*The input*.

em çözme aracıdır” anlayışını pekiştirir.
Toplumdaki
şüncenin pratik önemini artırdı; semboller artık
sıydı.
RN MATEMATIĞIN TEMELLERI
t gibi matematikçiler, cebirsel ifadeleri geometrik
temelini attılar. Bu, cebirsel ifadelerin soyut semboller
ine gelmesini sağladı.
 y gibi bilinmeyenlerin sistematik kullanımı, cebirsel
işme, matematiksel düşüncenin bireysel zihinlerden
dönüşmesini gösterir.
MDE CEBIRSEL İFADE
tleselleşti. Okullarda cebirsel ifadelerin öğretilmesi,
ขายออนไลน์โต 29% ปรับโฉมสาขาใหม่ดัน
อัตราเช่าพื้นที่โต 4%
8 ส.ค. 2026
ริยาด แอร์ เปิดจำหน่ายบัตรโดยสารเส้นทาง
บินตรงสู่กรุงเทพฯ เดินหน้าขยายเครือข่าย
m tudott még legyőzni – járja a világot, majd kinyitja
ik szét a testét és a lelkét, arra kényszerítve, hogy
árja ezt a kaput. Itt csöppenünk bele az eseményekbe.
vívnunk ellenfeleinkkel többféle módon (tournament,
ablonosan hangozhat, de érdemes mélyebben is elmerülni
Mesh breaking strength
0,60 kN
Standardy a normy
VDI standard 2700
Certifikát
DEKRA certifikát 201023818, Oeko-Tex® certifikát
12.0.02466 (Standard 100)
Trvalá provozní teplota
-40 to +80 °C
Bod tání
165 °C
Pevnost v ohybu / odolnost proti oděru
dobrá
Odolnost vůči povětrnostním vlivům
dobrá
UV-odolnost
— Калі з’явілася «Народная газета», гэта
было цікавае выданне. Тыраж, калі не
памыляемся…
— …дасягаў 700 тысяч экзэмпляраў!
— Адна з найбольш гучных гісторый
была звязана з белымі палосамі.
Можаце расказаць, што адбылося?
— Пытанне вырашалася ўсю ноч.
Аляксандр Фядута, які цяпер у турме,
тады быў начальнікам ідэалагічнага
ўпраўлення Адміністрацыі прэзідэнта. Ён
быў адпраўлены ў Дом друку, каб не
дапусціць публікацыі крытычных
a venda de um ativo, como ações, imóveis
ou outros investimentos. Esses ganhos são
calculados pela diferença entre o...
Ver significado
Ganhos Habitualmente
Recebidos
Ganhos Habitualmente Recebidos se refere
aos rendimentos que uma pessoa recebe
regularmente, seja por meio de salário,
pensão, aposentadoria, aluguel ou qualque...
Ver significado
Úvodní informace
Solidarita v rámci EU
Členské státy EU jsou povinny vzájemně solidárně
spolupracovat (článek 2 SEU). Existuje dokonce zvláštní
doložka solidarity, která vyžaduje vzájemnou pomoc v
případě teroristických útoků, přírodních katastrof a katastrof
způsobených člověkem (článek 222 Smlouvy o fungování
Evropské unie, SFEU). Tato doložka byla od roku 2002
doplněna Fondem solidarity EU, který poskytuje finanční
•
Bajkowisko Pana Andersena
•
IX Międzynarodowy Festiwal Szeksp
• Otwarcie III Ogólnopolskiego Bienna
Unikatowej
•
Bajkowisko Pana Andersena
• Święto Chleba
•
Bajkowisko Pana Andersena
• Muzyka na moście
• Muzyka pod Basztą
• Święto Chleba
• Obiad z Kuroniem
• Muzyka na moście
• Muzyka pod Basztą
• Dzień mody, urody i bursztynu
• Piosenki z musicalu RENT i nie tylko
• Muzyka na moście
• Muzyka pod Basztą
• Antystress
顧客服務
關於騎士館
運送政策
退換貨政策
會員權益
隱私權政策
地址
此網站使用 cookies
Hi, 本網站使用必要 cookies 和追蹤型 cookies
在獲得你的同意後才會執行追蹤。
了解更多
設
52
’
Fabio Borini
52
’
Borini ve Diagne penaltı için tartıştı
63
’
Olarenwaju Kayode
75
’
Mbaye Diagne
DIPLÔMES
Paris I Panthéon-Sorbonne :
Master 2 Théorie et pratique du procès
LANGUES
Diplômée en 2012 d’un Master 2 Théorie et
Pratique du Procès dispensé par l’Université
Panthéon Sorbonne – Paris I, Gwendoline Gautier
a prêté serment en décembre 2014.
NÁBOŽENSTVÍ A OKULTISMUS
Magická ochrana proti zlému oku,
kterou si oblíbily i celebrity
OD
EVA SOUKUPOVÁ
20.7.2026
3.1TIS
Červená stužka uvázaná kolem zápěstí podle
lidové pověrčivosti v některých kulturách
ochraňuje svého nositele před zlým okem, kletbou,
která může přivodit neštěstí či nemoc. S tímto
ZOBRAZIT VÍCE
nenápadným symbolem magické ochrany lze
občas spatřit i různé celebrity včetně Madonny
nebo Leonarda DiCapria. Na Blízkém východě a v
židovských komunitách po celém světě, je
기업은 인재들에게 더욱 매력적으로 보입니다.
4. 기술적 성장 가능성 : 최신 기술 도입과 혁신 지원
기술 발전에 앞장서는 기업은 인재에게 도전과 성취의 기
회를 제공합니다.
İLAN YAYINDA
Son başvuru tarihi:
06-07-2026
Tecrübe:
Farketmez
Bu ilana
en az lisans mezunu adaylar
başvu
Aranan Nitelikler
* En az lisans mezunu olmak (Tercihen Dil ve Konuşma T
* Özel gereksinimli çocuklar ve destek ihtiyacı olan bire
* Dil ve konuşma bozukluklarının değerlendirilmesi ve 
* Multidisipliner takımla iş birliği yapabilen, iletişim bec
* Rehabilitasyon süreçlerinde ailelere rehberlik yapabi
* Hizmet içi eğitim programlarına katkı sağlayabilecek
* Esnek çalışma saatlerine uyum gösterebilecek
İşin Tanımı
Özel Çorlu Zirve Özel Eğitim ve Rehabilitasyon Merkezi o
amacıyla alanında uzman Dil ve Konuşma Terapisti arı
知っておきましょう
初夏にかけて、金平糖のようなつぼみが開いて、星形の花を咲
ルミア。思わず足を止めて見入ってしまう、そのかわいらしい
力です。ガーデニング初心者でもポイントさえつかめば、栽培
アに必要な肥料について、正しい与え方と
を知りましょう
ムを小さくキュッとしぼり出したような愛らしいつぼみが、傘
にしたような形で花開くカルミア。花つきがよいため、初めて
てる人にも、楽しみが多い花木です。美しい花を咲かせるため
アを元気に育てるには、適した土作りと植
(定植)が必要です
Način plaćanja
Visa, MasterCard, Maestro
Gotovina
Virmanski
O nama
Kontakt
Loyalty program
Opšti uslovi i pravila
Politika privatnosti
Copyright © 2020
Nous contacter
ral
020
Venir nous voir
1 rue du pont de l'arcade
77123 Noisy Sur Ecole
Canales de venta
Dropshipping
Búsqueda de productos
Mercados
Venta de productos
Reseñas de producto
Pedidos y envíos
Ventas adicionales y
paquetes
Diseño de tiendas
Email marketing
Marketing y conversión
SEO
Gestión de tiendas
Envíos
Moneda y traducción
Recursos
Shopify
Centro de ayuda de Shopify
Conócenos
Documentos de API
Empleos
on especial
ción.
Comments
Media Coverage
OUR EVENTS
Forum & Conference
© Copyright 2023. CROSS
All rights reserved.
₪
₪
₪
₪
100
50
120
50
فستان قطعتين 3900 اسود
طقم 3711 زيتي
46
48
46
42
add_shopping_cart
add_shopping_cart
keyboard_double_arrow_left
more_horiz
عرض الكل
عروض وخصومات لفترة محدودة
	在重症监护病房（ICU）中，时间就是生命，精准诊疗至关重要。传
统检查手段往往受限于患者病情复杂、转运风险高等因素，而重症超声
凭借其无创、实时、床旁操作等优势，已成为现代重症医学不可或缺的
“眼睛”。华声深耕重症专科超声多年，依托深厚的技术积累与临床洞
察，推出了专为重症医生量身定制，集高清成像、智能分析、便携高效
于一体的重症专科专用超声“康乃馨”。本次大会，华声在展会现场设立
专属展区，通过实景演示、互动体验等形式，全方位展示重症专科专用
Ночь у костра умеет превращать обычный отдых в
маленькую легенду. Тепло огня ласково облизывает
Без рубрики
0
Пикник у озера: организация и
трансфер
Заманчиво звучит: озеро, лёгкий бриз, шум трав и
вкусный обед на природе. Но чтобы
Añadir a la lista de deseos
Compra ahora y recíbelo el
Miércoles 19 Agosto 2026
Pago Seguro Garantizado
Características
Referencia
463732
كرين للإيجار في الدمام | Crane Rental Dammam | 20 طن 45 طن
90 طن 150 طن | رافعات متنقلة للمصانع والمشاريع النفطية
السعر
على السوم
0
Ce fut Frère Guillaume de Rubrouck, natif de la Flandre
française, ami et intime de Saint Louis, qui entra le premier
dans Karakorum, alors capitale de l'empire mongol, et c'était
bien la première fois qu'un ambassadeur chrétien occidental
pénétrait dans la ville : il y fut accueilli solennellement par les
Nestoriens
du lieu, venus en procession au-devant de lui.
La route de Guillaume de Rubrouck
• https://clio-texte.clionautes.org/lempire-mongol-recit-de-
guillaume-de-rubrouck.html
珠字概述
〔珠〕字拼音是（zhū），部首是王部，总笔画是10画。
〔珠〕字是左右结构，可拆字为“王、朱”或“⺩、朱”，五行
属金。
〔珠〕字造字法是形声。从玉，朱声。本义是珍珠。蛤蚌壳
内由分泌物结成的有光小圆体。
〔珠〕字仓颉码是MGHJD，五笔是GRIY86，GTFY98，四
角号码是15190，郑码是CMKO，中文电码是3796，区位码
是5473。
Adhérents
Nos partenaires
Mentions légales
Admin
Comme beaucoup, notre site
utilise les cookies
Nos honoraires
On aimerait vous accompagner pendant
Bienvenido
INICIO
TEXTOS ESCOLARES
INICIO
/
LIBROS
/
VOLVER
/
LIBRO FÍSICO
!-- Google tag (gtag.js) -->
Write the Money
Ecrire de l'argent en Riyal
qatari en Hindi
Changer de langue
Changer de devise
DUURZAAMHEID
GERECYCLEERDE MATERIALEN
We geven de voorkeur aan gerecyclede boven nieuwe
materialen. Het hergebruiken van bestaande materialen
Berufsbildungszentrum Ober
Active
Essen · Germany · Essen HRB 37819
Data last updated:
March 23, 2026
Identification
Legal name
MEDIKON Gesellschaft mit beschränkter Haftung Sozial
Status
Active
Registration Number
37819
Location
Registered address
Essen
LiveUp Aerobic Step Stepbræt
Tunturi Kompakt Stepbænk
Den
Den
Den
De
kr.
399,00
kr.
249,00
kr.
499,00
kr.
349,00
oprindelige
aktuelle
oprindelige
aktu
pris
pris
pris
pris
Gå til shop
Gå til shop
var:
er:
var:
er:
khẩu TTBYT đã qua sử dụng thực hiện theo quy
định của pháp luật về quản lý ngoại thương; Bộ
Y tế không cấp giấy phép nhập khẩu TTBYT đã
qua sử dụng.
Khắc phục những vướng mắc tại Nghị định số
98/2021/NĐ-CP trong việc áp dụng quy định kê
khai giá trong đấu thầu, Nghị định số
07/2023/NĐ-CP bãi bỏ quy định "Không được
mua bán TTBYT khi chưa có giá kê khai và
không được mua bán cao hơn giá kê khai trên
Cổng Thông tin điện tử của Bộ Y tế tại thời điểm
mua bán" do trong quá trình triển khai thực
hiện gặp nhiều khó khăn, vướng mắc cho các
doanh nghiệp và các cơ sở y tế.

*Exercise prompt*. Using the records above, repeat exactly the lines from the first one through the line with "dönüşmesini gösterir.".

*Solution for this task*.
em çözme aracıdır” anlayışını pekiştirir.
Toplumdaki
şüncenin pratik önemini artırdı; semboller artık
sıydı.
RN MATEMATIĞIN TEMELLERI
t gibi matematikçiler, cebirsel ifadeleri geometrik
temelini attılar. Bu, cebirsel ifadelerin soyut semboller
ine gelmesini sağladı.
 y gibi bilinmeyenlerin sistematik kullanımı, cebirsel
işme, matematiksel düşüncenin bireysel zihinlerden
dönüşmesini gösterir.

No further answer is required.